Photonic quantum computing and communication systems transmit information via quantum light, with an entangled photon pair encoded with information. To generate quantum light in sufficient quantities, bulk, tabletop optical systems are used, however they require significant power and spatial resources. Quantum systems require memory devices that operate at visible wavelengths to store the quantum state. Fiber optical cables are used to transfer quantum photonic information between devices, however transmission of photons at visible wavelengths results in transmission loss. Generating telecommunication wavelength photons for transmission through fiber optic channels and generating visible wavelength photons for memory systems would represent a significant step forward in quantum computing.

Description

Researchers at UC Santa Barbara have created a compact device that leverages integrated photonic microresonators on a single chip to generate quantum light at unprecedented rates with brightness exceeding 20 GHz/mW2. Utilizing III-V semiconductors surrounded by silica, it efficiently emits quantum light into waveguides coupled with optical fibers, marking a significant advancement in quantum computing and communication systems with >200 million entangled pairs per second on chip from a single microresonator with >99% entanglement fidelity and >99.9% single-photon purity.
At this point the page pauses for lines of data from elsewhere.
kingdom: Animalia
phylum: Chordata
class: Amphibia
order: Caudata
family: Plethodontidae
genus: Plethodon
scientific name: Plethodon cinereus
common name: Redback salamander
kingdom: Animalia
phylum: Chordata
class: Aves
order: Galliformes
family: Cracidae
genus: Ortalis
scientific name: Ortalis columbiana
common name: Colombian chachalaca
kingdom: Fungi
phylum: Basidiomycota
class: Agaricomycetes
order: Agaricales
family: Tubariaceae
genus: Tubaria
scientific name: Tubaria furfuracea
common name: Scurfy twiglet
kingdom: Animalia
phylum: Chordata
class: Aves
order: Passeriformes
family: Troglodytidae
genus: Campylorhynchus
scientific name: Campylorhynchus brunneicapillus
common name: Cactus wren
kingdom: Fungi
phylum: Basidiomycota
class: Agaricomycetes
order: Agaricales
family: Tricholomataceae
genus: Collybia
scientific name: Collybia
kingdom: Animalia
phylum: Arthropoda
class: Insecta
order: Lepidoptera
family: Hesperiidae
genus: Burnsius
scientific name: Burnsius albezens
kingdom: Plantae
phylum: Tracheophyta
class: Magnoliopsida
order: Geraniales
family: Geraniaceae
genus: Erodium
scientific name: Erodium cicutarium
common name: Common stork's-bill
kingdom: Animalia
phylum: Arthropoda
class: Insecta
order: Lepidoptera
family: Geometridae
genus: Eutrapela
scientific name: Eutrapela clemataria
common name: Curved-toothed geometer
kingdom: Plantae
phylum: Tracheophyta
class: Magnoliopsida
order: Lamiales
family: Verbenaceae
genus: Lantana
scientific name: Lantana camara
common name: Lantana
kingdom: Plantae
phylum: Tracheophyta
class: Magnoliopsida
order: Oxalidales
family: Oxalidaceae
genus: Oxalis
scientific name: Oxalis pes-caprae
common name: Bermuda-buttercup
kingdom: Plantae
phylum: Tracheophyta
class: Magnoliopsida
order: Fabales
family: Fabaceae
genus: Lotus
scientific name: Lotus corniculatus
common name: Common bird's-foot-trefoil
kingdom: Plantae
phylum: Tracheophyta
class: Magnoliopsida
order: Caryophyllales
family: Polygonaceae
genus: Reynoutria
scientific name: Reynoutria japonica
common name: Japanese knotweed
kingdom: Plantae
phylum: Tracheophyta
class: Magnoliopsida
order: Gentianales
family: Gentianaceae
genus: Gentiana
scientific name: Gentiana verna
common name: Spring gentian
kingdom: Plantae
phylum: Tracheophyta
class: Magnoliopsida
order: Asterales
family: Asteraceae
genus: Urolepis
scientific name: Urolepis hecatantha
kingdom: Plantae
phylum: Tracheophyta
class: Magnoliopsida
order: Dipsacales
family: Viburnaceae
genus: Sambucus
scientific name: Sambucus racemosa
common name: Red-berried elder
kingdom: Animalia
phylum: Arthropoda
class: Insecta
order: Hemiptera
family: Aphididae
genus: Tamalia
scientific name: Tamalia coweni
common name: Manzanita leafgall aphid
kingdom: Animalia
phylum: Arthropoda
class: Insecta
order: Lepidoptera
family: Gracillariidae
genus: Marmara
By combining many integrated photonic sources onto a single chip, this innovation generates quantum light at a much higher rate than other similarly sized chips, enabling an integrated photonic chip that is small in size and weight but that generates quantum light at rates exceeding bulk optical sources.

Advantages

• Small physical size that generates rates comparable to or exceeding bulk optical sources
• Enables collection into a single optical fiber
• Photons generated across visible and telecom wavelengths
• Can be scaled to large networks
• Low power

Applications

• Quantum computing
• Quantum networking
• Quantum communications

Patent Status

Patent Pending